## [Written request]
Copy every line in the rows below, character for character, without changing anything.
* begin Source material *
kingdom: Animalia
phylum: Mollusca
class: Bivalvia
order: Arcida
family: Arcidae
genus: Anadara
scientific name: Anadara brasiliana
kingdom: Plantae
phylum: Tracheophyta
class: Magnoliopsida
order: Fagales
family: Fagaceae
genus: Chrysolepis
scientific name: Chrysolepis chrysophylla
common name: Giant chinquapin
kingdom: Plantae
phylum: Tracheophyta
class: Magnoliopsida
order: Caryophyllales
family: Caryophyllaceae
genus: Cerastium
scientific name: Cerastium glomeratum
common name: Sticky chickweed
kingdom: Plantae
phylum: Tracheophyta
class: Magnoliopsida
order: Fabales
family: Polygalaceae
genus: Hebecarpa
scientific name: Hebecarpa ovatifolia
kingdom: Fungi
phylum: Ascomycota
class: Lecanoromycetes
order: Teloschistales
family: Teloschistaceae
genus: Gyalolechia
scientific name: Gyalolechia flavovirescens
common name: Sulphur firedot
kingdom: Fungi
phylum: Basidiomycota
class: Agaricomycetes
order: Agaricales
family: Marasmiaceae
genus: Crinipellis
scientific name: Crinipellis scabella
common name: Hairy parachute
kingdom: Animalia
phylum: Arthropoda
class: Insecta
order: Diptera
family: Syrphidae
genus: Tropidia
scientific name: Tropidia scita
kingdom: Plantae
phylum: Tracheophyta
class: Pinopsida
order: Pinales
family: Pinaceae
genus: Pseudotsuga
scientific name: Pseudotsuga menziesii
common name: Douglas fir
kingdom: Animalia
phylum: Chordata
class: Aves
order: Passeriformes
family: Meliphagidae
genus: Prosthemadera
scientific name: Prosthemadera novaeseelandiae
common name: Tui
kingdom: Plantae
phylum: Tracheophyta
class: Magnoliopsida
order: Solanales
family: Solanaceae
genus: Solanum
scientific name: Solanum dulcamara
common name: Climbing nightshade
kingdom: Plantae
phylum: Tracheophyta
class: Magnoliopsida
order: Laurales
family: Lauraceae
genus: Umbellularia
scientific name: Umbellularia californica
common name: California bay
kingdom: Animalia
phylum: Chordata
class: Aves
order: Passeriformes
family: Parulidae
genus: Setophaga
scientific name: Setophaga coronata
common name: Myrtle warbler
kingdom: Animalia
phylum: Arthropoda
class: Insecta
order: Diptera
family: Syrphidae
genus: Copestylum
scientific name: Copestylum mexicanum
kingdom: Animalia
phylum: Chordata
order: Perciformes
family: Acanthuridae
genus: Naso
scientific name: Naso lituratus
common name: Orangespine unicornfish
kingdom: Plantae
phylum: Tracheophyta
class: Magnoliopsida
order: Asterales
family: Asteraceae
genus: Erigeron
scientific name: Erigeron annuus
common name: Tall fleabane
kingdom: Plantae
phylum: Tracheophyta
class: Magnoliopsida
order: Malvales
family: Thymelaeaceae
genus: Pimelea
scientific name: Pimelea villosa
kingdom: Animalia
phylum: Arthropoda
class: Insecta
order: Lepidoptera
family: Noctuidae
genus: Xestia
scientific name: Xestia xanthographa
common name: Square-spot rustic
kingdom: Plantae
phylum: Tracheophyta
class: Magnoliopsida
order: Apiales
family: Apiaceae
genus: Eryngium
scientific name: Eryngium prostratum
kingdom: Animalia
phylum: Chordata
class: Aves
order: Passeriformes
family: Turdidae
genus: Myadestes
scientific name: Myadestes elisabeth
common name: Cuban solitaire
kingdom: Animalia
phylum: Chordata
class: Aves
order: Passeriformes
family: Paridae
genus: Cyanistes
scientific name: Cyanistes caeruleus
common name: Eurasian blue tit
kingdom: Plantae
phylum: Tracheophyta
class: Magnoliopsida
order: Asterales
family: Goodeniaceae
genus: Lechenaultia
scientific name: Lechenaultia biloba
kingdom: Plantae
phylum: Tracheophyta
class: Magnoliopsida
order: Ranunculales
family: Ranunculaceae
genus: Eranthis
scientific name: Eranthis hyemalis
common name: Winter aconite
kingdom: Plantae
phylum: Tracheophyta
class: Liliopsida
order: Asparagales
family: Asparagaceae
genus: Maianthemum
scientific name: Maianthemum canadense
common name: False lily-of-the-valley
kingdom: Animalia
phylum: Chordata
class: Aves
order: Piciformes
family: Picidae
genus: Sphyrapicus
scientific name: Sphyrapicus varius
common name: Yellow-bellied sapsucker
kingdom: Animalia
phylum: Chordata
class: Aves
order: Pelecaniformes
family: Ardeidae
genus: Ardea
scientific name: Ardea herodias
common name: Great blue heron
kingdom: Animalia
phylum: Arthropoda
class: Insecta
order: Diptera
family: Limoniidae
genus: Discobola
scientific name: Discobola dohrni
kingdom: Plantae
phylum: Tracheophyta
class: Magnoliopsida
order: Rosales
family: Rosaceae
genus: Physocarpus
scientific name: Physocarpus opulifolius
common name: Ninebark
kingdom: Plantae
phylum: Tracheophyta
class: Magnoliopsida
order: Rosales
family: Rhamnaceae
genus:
* end Source material *
## [Final answer]
kingdom: Animalia
phylum: Mollusca
class: Bivalvia
order: Arcida
family: Arcidae
genus: Anadara
scientific name: Anadara brasiliana
kingdom: Plantae
phylum: Tracheophyta
class: Magnoliopsida
order: Fagales
family: Fagaceae
genus: Chrysolepis
scientific name: Chrysolepis chrysophylla
common name: Giant chinquapin
kingdom: Plantae
phylum: Tracheophyta
class: Magnoliopsida
order: Caryophyllales
family: Caryophyllaceae
genus: Cerastium
scientific name: Cerastium glomeratum
common name: Sticky chickweed
kingdom: Plantae
phylum: Tracheophyta
class: Magnoliopsida
order: Fabales
family: Polygalaceae
genus: Hebecarpa
scientific name: Hebecarpa ovatifolia
kingdom: Fungi
phylum: Ascomycota
class: Lecanoromycetes
order: Teloschistales
family: Teloschistaceae
genus: Gyalolechia
scientific name: Gyalolechia flavovirescens
common name: Sulphur firedot
kingdom: Fungi
phylum: Basidiomycota
class: Agaricomycetes
order: Agaricales
family: Marasmiaceae
genus: Crinipellis
scientific name: Crinipellis scabella
common name: Hairy parachute
kingdom: Animalia
phylum: Arthropoda
class: Insecta
order: Diptera
family: Syrphidae
genus: Tropidia
scientific name: Tropidia scita
kingdom: Plantae
phylum: Tracheophyta
class: Pinopsida
order: Pinales
family: Pinaceae
genus: Pseudotsuga
scientific name: Pseudotsuga menziesii
common name: Douglas fir
kingdom: Animalia
phylum: Chordata
class: Aves
order: Passeriformes
family: Meliphagidae
genus: Prosthemadera
scientific name: Prosthemadera novaeseelandiae
common name: Tui
kingdom: Plantae
phylum: Tracheophyta
class: Magnoliopsida
order: Solanales
family: Solanaceae
genus: Solanum
scientific name: Solanum dulcamara
common name: Climbing nightshade
kingdom: Plantae
phylum: Tracheophyta
class: Magnoliopsida
order: Laurales
family: Lauraceae
genus: Umbellularia
scientific name: Umbellularia californica
common name: California bay
kingdom: Animalia
phylum: Chordata
class: Aves
order: Passeriformes
family: Parulidae
genus: Setophaga
scientific name: Setophaga coronata
common name: Myrtle warbler
kingdom: Animalia
phylum: Arthropoda
class: Insecta
order: Diptera
family: Syrphidae
genus: Copestylum
scientific name: Copestylum mexicanum
kingdom: Animalia
phylum: Chordata
order: Perciformes
family: Acanthuridae
genus: Naso
scientific name: Naso lituratus
common name: Orangespine unicornfish
kingdom: Plantae
phylum: Tracheophyta
class: Magnoliopsida
order: Asterales
family: Asteraceae
genus: Erigeron
scientific name: Erigeron annuus
common name: Tall fleabane
kingdom: Plantae
phylum: Tracheophyta
class: Magnoliopsida
order: Malvales
family: Thymelaeaceae
genus: Pimelea
scientific name: Pimelea villosa
kingdom: Animalia
phylum: Arthropoda
class: Insecta
order: Lepidoptera
family: Noctuidae
genus: Xestia
scientific name: Xestia xanthographa
common name: Square-spot rustic
kingdom: Plantae
phylum: Tracheophyta
class: Magnoliopsida
order: Apiales
family: Apiaceae
genus: Eryngium
scientific name: Eryngium prostratum
kingdom: Animalia
phylum: Chordata
class: Aves
order: Passeriformes
family: Turdidae
genus: Myadestes
scientific name: Myadestes elisabeth
common name: Cuban solitaire
kingdom: Animalia
phylum: Chordata
class: Aves
order: Passeriformes
family: Paridae
genus: Cyanistes
scientific name: Cyanistes caeruleus
common name: Eurasian blue tit
kingdom: Plantae
phylum: Tracheophyta
class: Magnoliopsida
order: Asterales
family: Goodeniaceae
genus: Lechenaultia
scientific name: Lechenaultia biloba
kingdom: Plantae
phylum: Tracheophyta
class: Magnoliopsida
order: Ranunculales
family: Ranunculaceae
genus: Eranthis
scientific name: Eranthis hyemalis
common name: Winter aconite
kingdom: Plantae
phylum: Tracheophyta
class: Liliopsida
order: Asparagales
family: Asparagaceae
genus: Maianthemum
scientific name: Maianthemum canadense
common name: False lily-of-the-valley
kingdom: Animalia
phylum: Chordata
class: Aves
order: Piciformes
family: Picidae
genus: Sphyrapicus
scientific name: Sphyrapicus varius
common name: Yellow-bellied sapsucker
kingdom: Animalia
phylum: Chordata
class: Aves
order: Pelecaniformes
family: Ardeidae
genus: Ardea
scientific name: Ardea herodias
common name: Great blue heron
kingdom: Animalia
phylum: Arthropoda
class: Insecta
order: Diptera
family: Limoniidae
genus: Discobola
scientific name: Discobola dohrni
kingdom: Plantae
phylum: Tracheophyta
class: Magnoliopsida
order: Rosales
family: Rosaceae
genus: Physocarpus
scientific name: Physocarpus opulifolius
common name: Ninebark
kingdom: Plantae
phylum: Tracheophyta
class: Magnoliopsida
order: Rosales
family: Rhamnaceae
genus:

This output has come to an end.